* **Reading text**

** start **

The second-to-last day of GDC ends in party night. If you’re going to get drunk, make that last deal, or murder a hooker, tonight was the night to do it. i’m staying up super-late to post my thoughts on Day Four of the Game Developers Conference. The free notepad that i picked up at the Flash Gaming Summit on Monday is crammed to its last page. Tomorrow, i’m going to have to start scribbling things on my arm, like that arm-scribbling guy in that movie about the guy who scribbles on his arm.

GDC MicroTalks 2010: Ten Speakers, 200 Slides, Limitless Ideas!

This is my fourth year at the GDC, and i’ve learned by now that there are certain talks you should never miss. The Indie Game Developers Rant, the Game Design Challenge (see below) and the Microtalks are all sessions that people talk about afterward, and if you miss them, it’s hard to be in the conversation. i made sure to catch the Microtalks this morning, along with a few thousand other attendees.

As i learned last year, the Microtalks are hit-and-miss. i won’t mention everyone, but here are a few hits and misses:

Thumbs up!

Kellie Santiago – That Game Company (Flower) – Hit!

Kellie hates playing games online, because of the rude, caustic, sexual harass-tastic talk she’s made to suffer. (i can understand why, her being such a hot foxy bitch and all.) She blames this not on the players, but on the game designers, for not cooking up ways to encourage more constructive, co-operative, touchy-feely, i’m-ok-you’re-ok communication in their games. She cited the New Games Book from the 1970′s, which eschewed traditional organized sports with the new motto “Play Hard, Play Fair, Nobody Hurt.” Earth Ball and Everybody-Sits-Inside-A-Parachute-Together came out of the New Games Movement. Having grown up as a pudgy, unathletic kid, i owe a lot to this book for helping me survive gym class, and i didn’t even realize it. Also, i was AWESOME at parachute.

** end **

* **Information supplied**

** start **

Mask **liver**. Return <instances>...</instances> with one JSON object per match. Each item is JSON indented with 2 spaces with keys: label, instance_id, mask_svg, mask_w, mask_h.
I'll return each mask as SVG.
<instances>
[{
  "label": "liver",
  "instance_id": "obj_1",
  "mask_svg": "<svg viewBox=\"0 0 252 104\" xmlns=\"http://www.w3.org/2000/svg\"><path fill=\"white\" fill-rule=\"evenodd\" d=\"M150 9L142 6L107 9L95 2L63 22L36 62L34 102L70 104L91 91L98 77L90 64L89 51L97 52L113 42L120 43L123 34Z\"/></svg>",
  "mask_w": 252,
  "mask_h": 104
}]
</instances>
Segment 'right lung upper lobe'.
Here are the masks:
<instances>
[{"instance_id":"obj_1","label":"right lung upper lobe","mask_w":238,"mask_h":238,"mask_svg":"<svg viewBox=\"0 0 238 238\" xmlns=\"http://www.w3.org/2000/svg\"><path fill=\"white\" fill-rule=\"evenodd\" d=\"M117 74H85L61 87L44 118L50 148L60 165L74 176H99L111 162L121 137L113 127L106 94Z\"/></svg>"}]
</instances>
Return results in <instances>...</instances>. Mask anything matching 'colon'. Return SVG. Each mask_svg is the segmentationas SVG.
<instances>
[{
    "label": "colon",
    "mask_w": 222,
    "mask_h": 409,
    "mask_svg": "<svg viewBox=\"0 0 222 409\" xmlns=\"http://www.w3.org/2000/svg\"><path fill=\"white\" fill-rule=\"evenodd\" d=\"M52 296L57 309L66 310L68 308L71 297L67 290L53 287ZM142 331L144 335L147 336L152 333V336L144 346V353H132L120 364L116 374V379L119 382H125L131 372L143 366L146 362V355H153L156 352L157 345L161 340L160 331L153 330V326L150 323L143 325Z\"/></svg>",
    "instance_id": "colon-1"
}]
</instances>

** end **

* **What to do**
Retype everything from "GDC MicroTalks 2010: Ten" down to "thousand other attendees." in the post about the Game Developers Conference above, keeping the wording unchanged.

* **Complete response**
GDC MicroTalks 2010: Ten Speakers, 200 Slides, Limitless Ideas!

This is my fourth year at the GDC, and i’ve learned by now that there are certain talks you should never miss. The Indie Game Developers Rant, the Game Design Challenge (see below) and the Microtalks are all sessions that people talk about afterward, and if you miss them, it’s hard to be in the conversation. i made sure to catch the Microtalks this morning, along with a few thousand other attendees.